The box-office success of Russell's "Altered States" (1980) once again made him bankable, and though most critics savaged his follow-up, "Crimes of Passion" (1984), as "sleazy tripe" or "lewd for the sake of being lewd", it was a watchable mess featuring fine performances by Kathleen Turner as a fashion designer-hooker and Anthony Perkins, the mad, street-corner preacher bent on saving her. The two films served as prototypes for later Russell films. "Altered States" drew comparisons to "The Wolfman" and "Dr. Jekyll and Mr. Hyde" and paved the way for the director to mine the "horror" vein in "Gothic" (1986), a tale depicting a night in 1816 that inspired Mary Shelley ("Frankenstein") and Dr. Polidori ("The Vampyre") to write their classics, and "Lair of the White Worm" (1988), adapted from a Bram Stoker ("Dracula") novel.
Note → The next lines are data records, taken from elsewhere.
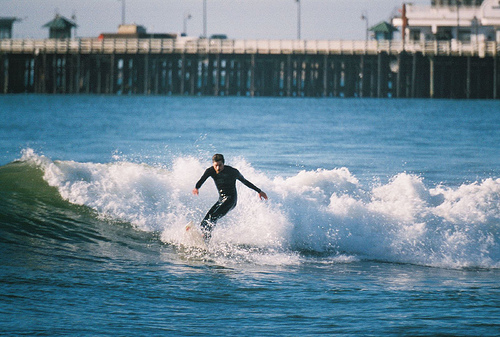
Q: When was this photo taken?
A: During the day.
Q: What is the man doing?
A: Surfing.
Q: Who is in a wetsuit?
A: A surfer.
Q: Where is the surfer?
A: On the water.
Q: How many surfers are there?
A: One.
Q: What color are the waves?
A: White.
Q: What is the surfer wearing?
A: A wet suit.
He revisited D H Lawrence with his adaptation of "The Rainbow" (1989), a prequel to "Women in Love" with Jackson appearing as the mother of her character from the first film, delivering a restrained feature filled with many beautiful and striking moments. "Whore/If You Can't Say It, Just See It" (1991), returned to the "Crimes of Passion" territory of sordid sex and prostitutes, with a very broad, even funny portrayal by Theresa Russell (no relation to the director) in the lead.

Russell returned to Lawrence a third time for "Lady Chatterley" (1993), a BBC miniseries based on the author's "Lady Chatterley's Lover". Most recently, he directed The Movie Channel's "Dogboys" (1998) and completed "Mindbender" (lensed c. 1996), an as yet unreleased biopic about the psychic Uri Geller.

Besides books on film-making and the British film industry, Russell wrote A British Picture: An Autobiography (1989; published in the US as Altered States: The Autobiography of Ken Russell, 1991). He also published six novels, including four on the sex lives of composers – Beethoven Confidential, Brahms Gets Laid, Elgar: The Erotic Variations, and Delius: A Moment with Venus. Mike and Gaby's Space Gospel is a science-fiction rewriting of Genesis. His last novel, also science-fiction and published in 2006, is called Violation. It is a very violent future-shock tale of an England where football has become the national religion. At the time of his death, he had a column for The Times in the Film section of times 2.

Russell died in a hospital on Sunday, November 27th 2011 following a series of strokes. He was 84.